Hi all,
Apologies that I don't have a lot of experience with this stuff, but It's been a long time since I am struggling with this issue.
I am aligning my RNA seq data of a heterologous gene library from nanopore to the reference database, and I am getting such mismatches.
I have verified my reference database, there is no problem with that, I think some of the genes are misaligning with others. I wanted your suggestions on what parameters can I set with the minimap2 aligning command so these mismatches disappear. Currently, my command line looks like this:
minimap2 -ax map-ont reference.fasta rna_seq.fastq > output.sam
After this, I also filter the alignments to keep only primary ones (FLAG 0 & 16) with a mapping quality of at least 10 (MAPQ10).

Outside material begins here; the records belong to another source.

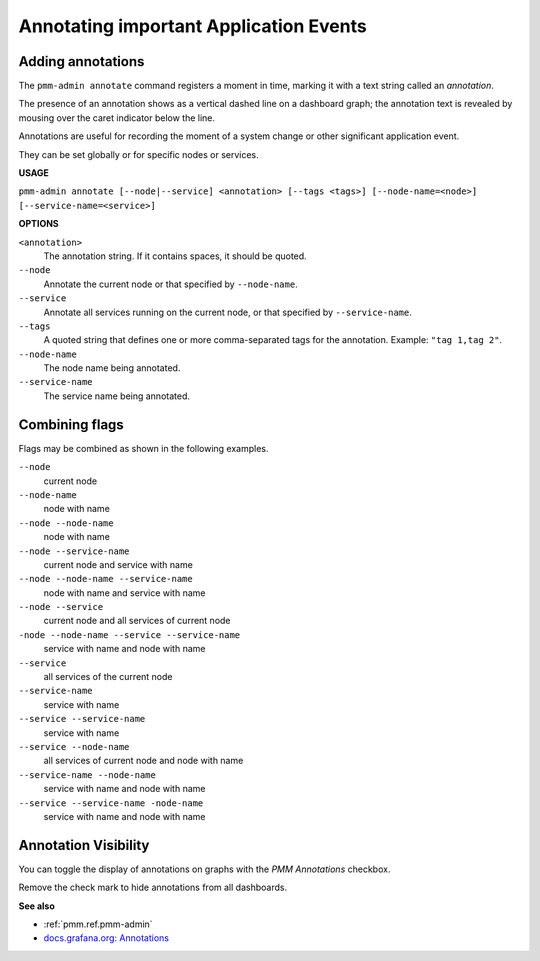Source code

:.. _pmm-admin.annotate:

#######################################
Annotating important Application Events
#######################################

******************
Adding annotations
******************

The ``pmm-admin annotate`` command registers a moment in time, marking it with a text string called an *annotation*.

The presence of an annotation shows as a vertical dashed line on a dashboard graph; the annotation text is revealed by mousing over the caret indicator below the line.

Annotations are useful for recording the moment of a system change or other significant application event.

They can be set globally or for specific nodes or services.

.. image:: /_images/pmm-server.mysql-overview.mysql-client-thread-activity.1.png

**USAGE**

``pmm-admin annotate [--node|--service] <annotation> [--tags <tags>] [--node-name=<node>] [--service-name=<service>]``

**OPTIONS**

``<annotation>``
    The annotation string. If it contains spaces, it should be quoted.

``--node``
   Annotate the current node or that specified by ``--node-name``.

``--service``
   Annotate all services running on the current node, or that specified by ``--service-name``.

``--tags``
   A quoted string that defines one or more comma-separated tags for the annotation. Example: ``"tag 1,tag 2"``.

``--node-name``
    The node name being annotated.

``--service-name``
    The service name being annotated.

***************
Combining flags
***************

Flags may be combined as shown in the following examples.

``--node``
    current node

``--node-name``
    node with name

``--node --node-name``
    node with name

``--node --service-name``
    current node and service with name

``--node --node-name --service-name``
    node with name and service with name

``--node --service``
    current node and all services of current node

``-node --node-name --service --service-name``
    service with name and node with name

``--service``
    all services of the current node

``--service-name``
    service with name

``--service --service-name``
    service with name

``--service --node-name``
    all services of current node and node with name

``--service-name --node-name``
    service with name and node with name

``--service --service-name -node-name``
    service with name and node with name

*********************
Annotation Visibility
*********************

You can toggle the display of annotations on graphs with the *PMM Annotations* checkbox.

.. image:: /_images/pmm-server.pmm-annotations.png

Remove the check mark to hide annotations from all dashboards.

**See also**

- :ref:`pmm.ref.pmm-admin`
- `docs.grafana.org: Annotations <http://docs.grafana.org/reference/annotations/>`__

I would really appreciate your help. Thanks
What "heterologous" library is this? Are there more than one gene/region included? Are you aligning to a combined reference of human genome + this heterologous library? You can't align to the heterologous library alone, if the dataset is from entire genome. What is the aim of this experiment? To show that the heterologous library is being expressed without acquiring any mutations?
Hi,
Thanks for your reply.
I am trying to express ~200 synonymous variants of a non-human gene in human cells to see how codon usage influences gene expression. Synonymous variants encode the same protein but have different nucleotide composition. Thus calling it a heterologous gene library. The library is barcoded, each variant is associated with a unique barcode for identification. After expressing this library in human cells, I am trying to sequence the total mRNA using nanopore MinION. This experiment has nothing to do with human genes, thus I am only aligning the sequencing results with the synonymous variant database. But yes, whole mRNA is sequenced in the experiment and the data produced is a mix of human mRNA + synonymous variants mRNAs.

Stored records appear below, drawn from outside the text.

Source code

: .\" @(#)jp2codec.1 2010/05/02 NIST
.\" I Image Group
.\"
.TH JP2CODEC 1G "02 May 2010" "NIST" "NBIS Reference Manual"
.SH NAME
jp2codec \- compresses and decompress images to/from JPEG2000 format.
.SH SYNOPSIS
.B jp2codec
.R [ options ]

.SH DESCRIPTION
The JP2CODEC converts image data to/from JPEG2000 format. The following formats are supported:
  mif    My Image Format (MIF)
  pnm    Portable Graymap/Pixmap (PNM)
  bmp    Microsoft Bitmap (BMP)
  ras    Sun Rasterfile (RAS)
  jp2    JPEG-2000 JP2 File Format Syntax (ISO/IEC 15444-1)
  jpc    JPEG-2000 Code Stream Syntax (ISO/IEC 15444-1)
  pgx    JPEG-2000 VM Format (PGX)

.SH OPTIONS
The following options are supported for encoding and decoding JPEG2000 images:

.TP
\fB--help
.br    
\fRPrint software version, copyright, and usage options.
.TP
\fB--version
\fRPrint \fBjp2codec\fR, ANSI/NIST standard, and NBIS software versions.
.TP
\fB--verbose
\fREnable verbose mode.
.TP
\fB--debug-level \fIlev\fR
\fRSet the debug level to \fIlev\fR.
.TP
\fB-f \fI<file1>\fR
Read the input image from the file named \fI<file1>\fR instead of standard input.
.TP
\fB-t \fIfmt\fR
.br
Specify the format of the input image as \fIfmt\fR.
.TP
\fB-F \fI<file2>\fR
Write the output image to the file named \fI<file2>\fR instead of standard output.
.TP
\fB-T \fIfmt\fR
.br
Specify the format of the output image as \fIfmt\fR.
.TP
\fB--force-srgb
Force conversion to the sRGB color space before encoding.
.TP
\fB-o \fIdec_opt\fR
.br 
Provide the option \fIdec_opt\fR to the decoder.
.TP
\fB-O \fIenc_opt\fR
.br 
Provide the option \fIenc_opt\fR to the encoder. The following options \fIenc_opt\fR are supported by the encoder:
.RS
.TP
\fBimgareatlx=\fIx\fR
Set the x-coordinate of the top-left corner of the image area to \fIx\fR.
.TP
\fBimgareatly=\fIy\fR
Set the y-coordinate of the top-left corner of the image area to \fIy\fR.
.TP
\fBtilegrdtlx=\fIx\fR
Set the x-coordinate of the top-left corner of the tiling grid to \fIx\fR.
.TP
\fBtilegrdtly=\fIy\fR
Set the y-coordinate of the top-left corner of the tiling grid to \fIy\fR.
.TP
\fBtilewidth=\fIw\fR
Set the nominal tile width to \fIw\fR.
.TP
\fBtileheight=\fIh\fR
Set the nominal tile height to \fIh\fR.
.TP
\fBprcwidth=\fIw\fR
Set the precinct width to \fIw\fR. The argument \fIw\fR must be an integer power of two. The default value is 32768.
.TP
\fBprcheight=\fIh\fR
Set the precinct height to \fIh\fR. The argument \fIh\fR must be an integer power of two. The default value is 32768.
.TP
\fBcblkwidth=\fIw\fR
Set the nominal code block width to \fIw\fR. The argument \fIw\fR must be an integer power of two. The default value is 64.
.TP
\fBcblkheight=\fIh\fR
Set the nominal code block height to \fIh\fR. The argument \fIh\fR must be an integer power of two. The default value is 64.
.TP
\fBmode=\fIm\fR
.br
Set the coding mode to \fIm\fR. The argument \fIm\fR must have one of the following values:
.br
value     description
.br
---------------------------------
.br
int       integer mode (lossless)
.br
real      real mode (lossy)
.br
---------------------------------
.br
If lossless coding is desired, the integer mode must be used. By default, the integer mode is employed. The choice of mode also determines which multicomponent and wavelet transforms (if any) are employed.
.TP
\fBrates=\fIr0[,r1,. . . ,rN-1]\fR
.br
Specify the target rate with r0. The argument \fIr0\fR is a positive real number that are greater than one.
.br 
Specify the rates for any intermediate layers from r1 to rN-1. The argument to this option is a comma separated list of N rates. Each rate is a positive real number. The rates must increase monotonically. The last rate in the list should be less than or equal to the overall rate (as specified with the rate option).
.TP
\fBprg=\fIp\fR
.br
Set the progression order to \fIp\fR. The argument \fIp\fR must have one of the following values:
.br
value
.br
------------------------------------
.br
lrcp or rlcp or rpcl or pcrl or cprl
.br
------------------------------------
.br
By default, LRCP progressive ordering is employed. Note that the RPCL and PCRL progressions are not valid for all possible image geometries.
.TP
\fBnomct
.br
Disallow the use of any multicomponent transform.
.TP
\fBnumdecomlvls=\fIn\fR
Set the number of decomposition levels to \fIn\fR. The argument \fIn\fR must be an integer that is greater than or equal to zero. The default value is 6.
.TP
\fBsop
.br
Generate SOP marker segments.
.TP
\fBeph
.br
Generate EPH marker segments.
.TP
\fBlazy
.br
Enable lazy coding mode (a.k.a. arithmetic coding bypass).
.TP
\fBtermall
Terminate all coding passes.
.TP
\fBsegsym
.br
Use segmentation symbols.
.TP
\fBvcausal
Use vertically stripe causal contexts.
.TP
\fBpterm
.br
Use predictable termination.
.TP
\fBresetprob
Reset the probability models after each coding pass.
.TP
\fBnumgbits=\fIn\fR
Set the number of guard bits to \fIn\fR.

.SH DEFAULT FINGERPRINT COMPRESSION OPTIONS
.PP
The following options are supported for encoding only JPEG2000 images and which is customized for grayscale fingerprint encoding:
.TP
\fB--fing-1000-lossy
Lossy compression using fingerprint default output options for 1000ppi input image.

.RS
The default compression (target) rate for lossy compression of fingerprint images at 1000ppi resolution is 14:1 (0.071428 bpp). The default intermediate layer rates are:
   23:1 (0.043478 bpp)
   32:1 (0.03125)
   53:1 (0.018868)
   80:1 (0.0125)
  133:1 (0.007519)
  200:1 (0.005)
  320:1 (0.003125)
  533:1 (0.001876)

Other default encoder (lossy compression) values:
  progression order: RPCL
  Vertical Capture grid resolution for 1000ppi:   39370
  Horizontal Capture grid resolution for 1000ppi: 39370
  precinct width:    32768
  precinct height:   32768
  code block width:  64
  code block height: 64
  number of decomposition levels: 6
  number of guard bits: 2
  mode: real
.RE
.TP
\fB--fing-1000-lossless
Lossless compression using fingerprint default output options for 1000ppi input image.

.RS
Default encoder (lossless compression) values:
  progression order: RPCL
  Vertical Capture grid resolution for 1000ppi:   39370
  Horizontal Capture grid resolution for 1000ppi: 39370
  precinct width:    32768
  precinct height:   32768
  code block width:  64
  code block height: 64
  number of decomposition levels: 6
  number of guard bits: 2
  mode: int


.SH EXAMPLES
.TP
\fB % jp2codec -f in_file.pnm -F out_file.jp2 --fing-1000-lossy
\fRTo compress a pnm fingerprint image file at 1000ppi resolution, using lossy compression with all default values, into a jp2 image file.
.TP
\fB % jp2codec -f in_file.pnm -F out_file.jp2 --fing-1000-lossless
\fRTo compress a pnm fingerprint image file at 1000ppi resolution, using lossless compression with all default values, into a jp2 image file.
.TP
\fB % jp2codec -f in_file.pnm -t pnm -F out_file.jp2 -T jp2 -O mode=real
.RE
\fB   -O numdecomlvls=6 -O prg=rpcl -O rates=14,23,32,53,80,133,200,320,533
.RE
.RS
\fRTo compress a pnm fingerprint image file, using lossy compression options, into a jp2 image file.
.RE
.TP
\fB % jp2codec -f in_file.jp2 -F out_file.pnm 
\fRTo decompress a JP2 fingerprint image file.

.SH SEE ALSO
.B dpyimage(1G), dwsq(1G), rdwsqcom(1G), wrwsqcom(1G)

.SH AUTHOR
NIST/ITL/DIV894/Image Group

The aim of the experiment is to see the difference in the mRNA levels of each variant.
I do not think I can provide a proper parameter set of minimap2 to make those mismatches dissapear as it might not be the problem of minimap2. In my opinion, you should do some checks.
Why can't the mismatches be SNVs? Most of them look real to me. Of course, you can't be exactly sure unless you perform a variant calling with the RNA-seq data (its just an analysis that could be done in addition to the usual gene expression analysis,but, of course, not replacing the traditional whole genome sequencing data)

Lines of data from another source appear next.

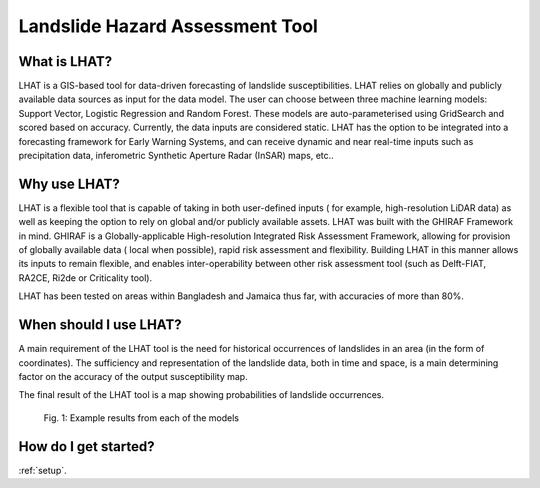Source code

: .. _LHAT-background:

Landslide Hazard Assessment Tool
*********************************

What is LHAT?
=============

LHAT is a GIS-based tool for data-driven forecasting of landslide susceptibilities.
LHAT relies on globally and publicly available data sources as input for the data
model. The user can choose between three machine learning models: Support Vector,
Logistic Regression and Random Forest. These models are auto-parameterised using
GridSearch and scored based on accuracy. Currently, the data inputs are considered
static. LHAT has the option to be integrated into a forecasting framework for
Early Warning Systems, and can receive dynamic and near real-time inputs such as
precipitation data, inferometric Synthetic Aperture Radar (InSAR) maps, etc..


Why use LHAT?
=============

LHAT is a flexible tool that is capable of taking in both user-defined inputs (
for example, high-resolution LiDAR data) as well as keeping the option to rely
on global and/or publicly available assets. LHAT was built with the GHIRAF
Framework in mind. GHIRAF is a Globally-applicable High-resolution Integrated
Risk Assessment Framework, allowing for provision of globally available data (
local when possible), rapid risk assessment and flexibility. Building LHAT in
this manner allows its inputs to remain flexible, and enables inter-operability
between other risk assessment tool (such as Delft-FIAT, RA2CE, Ri2de or Criticality
tool).

LHAT has been tested on areas within Bangladesh and Jamaica thus far, with accuracies
of more than 80%.


When should I use LHAT?
=======================

A main requirement of the LHAT tool is the need for historical occurrences of
landslides in an area (in the form of coordinates). The sufficiency and
representation of the landslide data, both in time and space, is a main
determining factor on the accuracy of the output susceptibility map.

The final result of the LHAT tool is a map showing probabilities of landslide
occurrences.

.. figure:: images/results.png

        Fig. 1: Example results from each of the models


How do I get started?
=====================

:ref:`setup`.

Hi, Thanks for your reply.
I am trying to express ~200 synonymous variants of a non-human gene in human cells to see how codon usage influences gene expression. Synonymous variants encode the same protein but have different nucleotide composition. On each codon first and last nucleotide is variable. I think some other synonymous variants are aligning to this particular variant, but I have so far not checked the sequence of mismatches to see if they are another variants or something else. I will check this.
Do you still think variant calling can be helpful? As I already know the sequences of each variant in library. Many thanks.